“The customer journey today is fractured, and the ability of companies to measure the effectiveness of marketing spend has not kept up,” said Gabriel Garcia, global head of mobile marketing and APAC head of marketing, Expedia.
From a marketing perspective, measurement has become more complicated, more nuanced, and more important than ever, due to the large amounts of customer data available. “But there are also tons of challenges around cross-device attribution in a mobile-first world,” Garcia added. Given the numerous cultural nuances in the Asia Pacific region, having a one size fits all strategy would also not work.

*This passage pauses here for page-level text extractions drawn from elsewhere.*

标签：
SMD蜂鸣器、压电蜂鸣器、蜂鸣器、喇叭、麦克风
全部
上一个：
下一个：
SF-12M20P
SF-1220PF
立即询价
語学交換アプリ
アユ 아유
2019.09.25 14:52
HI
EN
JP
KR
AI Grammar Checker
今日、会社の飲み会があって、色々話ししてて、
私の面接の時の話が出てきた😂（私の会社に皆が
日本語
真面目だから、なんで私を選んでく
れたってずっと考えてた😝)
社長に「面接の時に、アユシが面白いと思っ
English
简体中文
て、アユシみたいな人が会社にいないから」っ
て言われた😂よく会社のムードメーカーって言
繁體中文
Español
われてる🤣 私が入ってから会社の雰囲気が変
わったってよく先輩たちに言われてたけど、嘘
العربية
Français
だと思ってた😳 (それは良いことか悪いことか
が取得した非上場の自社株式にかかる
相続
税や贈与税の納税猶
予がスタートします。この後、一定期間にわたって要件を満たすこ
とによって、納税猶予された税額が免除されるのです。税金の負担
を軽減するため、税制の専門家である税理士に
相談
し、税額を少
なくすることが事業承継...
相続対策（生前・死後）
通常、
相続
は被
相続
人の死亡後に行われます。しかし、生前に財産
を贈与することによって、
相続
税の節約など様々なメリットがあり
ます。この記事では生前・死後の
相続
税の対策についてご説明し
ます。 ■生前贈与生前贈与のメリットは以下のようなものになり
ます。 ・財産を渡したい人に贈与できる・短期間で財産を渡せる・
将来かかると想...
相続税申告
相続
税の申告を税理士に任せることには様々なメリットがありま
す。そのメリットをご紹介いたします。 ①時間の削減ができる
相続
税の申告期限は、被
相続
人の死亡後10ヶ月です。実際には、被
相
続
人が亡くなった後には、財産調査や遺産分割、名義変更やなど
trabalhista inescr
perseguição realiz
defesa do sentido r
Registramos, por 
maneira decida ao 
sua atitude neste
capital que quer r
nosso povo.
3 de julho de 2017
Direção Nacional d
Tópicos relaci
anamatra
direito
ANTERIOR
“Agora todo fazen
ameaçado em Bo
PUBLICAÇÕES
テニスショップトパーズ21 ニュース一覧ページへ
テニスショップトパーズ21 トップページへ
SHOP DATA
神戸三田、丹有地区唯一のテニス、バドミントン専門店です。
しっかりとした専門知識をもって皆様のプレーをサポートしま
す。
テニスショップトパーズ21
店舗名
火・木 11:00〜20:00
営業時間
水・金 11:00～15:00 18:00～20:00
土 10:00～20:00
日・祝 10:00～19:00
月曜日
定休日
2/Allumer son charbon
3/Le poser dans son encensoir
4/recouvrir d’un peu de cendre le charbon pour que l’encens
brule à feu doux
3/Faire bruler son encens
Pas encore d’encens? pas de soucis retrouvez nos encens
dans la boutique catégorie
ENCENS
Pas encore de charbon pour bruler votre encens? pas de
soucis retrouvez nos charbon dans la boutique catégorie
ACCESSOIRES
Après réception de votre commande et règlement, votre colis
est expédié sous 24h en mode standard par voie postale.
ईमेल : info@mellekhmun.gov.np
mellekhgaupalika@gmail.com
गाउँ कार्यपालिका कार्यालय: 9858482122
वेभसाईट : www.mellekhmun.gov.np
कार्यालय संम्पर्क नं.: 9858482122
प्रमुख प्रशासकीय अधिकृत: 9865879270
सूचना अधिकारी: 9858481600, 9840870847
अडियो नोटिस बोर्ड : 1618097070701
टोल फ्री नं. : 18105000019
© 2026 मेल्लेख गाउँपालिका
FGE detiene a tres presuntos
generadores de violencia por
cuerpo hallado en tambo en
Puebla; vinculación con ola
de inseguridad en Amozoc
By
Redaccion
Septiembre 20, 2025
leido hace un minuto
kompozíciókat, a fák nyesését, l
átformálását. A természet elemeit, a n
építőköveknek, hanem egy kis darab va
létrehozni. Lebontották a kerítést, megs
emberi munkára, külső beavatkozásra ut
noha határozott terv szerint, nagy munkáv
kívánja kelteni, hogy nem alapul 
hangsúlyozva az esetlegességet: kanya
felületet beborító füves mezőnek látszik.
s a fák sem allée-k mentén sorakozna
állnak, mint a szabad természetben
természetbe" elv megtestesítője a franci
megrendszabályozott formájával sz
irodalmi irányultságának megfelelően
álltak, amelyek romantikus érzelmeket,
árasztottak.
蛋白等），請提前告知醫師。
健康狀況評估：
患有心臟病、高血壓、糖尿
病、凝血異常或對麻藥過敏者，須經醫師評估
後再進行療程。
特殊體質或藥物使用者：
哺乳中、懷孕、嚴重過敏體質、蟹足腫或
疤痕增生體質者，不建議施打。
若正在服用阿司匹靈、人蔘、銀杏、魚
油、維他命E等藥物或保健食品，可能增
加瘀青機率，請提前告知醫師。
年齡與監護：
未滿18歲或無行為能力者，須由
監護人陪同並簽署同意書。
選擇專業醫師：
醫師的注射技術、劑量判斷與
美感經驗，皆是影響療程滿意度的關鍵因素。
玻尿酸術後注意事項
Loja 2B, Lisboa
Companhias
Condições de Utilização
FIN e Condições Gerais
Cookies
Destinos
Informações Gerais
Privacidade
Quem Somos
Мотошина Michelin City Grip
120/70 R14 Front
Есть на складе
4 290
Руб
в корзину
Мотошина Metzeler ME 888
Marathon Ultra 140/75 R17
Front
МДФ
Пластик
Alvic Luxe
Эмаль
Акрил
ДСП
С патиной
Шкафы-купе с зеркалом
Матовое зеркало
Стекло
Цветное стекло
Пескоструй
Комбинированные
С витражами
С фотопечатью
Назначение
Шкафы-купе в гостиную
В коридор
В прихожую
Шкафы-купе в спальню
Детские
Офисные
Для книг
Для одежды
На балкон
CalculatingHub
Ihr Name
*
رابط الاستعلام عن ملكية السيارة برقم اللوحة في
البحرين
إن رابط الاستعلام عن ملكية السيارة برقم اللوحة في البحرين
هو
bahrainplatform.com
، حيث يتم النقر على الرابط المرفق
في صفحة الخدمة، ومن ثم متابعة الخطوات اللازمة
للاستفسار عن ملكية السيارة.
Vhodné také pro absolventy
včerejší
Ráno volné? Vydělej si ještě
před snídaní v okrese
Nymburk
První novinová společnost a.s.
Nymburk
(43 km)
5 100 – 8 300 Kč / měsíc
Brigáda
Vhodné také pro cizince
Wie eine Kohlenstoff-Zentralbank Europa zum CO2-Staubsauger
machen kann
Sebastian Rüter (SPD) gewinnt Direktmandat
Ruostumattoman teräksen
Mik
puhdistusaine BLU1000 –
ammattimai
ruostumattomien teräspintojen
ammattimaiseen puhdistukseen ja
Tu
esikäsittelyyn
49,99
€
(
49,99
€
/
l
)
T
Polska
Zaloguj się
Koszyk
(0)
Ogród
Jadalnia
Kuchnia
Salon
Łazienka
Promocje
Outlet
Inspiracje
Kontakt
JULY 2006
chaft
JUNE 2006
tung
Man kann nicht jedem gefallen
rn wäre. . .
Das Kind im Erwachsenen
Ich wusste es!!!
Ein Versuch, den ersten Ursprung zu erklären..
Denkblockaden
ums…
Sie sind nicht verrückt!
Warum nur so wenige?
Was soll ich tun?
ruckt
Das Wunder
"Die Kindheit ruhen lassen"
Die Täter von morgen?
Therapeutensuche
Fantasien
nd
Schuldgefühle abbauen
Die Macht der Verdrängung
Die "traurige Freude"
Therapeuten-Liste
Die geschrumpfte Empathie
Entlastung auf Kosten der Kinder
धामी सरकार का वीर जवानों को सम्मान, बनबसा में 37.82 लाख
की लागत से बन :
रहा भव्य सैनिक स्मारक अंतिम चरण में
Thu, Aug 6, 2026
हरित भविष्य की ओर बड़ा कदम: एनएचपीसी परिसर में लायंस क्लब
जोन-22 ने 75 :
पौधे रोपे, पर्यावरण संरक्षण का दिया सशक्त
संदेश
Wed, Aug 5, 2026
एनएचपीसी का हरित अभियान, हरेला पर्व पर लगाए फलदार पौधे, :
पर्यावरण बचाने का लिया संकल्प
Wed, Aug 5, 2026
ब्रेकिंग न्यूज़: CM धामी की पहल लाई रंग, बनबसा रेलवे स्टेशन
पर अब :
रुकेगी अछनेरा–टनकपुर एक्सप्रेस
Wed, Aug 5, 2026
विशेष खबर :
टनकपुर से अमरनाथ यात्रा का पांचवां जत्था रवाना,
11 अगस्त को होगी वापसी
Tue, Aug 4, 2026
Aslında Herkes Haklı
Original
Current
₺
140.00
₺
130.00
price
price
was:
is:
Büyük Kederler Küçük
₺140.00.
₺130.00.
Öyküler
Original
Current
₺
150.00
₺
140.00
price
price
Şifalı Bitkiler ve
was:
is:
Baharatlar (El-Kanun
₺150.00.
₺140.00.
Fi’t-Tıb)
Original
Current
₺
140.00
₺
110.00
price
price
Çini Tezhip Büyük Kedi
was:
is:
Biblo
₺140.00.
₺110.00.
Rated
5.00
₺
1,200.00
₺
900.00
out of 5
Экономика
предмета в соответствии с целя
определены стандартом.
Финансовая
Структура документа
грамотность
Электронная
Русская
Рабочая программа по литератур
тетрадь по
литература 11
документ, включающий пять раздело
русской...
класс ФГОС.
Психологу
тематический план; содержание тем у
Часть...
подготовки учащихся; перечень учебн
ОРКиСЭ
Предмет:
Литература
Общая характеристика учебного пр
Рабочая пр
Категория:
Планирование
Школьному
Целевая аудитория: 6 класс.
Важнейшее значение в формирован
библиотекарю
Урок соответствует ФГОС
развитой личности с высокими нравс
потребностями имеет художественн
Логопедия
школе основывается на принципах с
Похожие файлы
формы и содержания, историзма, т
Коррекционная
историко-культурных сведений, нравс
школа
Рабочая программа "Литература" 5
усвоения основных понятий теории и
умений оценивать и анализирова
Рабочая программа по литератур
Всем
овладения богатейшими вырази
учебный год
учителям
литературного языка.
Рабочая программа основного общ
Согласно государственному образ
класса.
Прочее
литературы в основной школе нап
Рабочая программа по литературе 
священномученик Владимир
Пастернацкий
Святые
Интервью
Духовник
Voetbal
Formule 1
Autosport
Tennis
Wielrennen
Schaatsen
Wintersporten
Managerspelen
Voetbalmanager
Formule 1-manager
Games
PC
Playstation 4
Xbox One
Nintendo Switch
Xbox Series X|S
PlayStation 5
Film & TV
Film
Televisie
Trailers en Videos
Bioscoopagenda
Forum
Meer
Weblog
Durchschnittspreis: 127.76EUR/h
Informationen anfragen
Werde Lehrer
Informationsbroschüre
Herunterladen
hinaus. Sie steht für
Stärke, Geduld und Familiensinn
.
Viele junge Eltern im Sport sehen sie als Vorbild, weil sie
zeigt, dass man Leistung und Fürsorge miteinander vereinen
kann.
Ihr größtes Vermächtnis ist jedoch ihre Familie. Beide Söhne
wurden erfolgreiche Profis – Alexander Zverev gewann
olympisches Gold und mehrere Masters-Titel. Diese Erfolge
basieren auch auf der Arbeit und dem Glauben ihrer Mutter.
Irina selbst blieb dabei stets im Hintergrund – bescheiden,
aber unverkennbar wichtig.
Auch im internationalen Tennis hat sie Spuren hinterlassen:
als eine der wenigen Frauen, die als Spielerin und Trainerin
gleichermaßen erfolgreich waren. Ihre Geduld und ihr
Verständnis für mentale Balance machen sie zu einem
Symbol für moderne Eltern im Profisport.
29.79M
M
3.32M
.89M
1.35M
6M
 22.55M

Garcia said it is critical for marketers to take into consideration local nuances, such as payment methods and broadband internet speed in a culturally diverse region, and particularly with some countries being mobile-first or even mobile-only.
Tips to drive growth
According to Garcia, it is important to evolve measurement strategies and find practical and scientific ways of utilising data for that. He added that Expedia invests US$1.2 billion in technology and a “high proportion” of the investment has been shifted to mobile development. There is acknowledgement within Expedia from a research and development perspective and with the ongoing evolution of its platform, that the company will need to shift its focus to becoming mobile-first, he said.
This is done by analysing consumers’ viewing experiences on the Expedia app, from the planning stage of a travel journey to the trip itself.
Garcia describes the mobile app as a “perfect opportunity” to deliver a seamless customer experience, such as notifying travellers on a real-time basis via the app about flight changes or cancellations. “We want to be there as a digital concierge for consumers, and the app helps drive engagement and utility,” Garcia said.
While Expedia customers exemplify a cross-device behaviour, i.e. browsing on the mobile app before checking out on desktop and vice versa, Garcia noted that the repeat rate is double on the mobile app. To provide consumers with the motivation to finalise their bookings on the mobile app, Expedia offers more loyalty points when they do so, among other benefits. This example, Garcia said, shows that the company is focused on driving more transactions on the app, as opposed to providing the app as a platform for research and browsing.
The power of apps
As consumers are only going to have a certain amount of mobile apps on their phone, Garcia said the challenge for marketers would be to ensure they are among the category that are downloaded and not deleted. For Expedia, this is done by constantly pushing out messages to consumers who visit their mobile site, encouraging them to download the mobile app. As for consumers that have already downloaded the app, they will be redirected to it when they browse on Expedia’s mobile site.
Data is also utilised to segment consumers into “cohort groups”, according to Garcia, which are targeted with different strategies and messages. “The way we target someone on Apple or an Android phone is different, depending on whether they have never downloaded the app, if they have downloaded but never used it or if they are an active user,” he said.
Like Expedia, Lazada also invests most of its marketing dollars on the mobile app, which is wise given that according to Criteo data, two to five smartphone users in all age groups have taken to retail and shopping apps, with the majority (between 56.8% to 68.9%) installing two to five apps each. Also, 45.9% of the 3,000 consumers from Australia, India, Thailand, Indonesia, Taiwan and South Korea surveyed between July and August 2017 find it more enjoyable and convenient to shop using a retail app compared to using a mobile site.
While Aurelien Pallain executive VP of marketing, declined to disclose the sum of investment during a conversation with Marketing, he said that Lazada also invests on the app store, in addition to branding and awareness.
“In the app world, it is important to differentiate app acquisition and user reengagement. Our strategy is based on brand awareness to app install and reengagement of users. We spend on ensuring consumers that have our app will come back,” Pallain said.
Lazada is not new to the mobile-first strategy, having embarked on the journey in 2013. However, the road to becoming a mobile-first company was initially challenging, Pallain said, because mobile was not as popular and the company did not consider optimising it. To overcome the challenge, Lazada formed a separate business unit focusing solely on all aspects of mobile, such as marketing and product.
Criteo paid for the journalist’s trip to Criteo Exec Summit, held in Da Nang, Vietnam.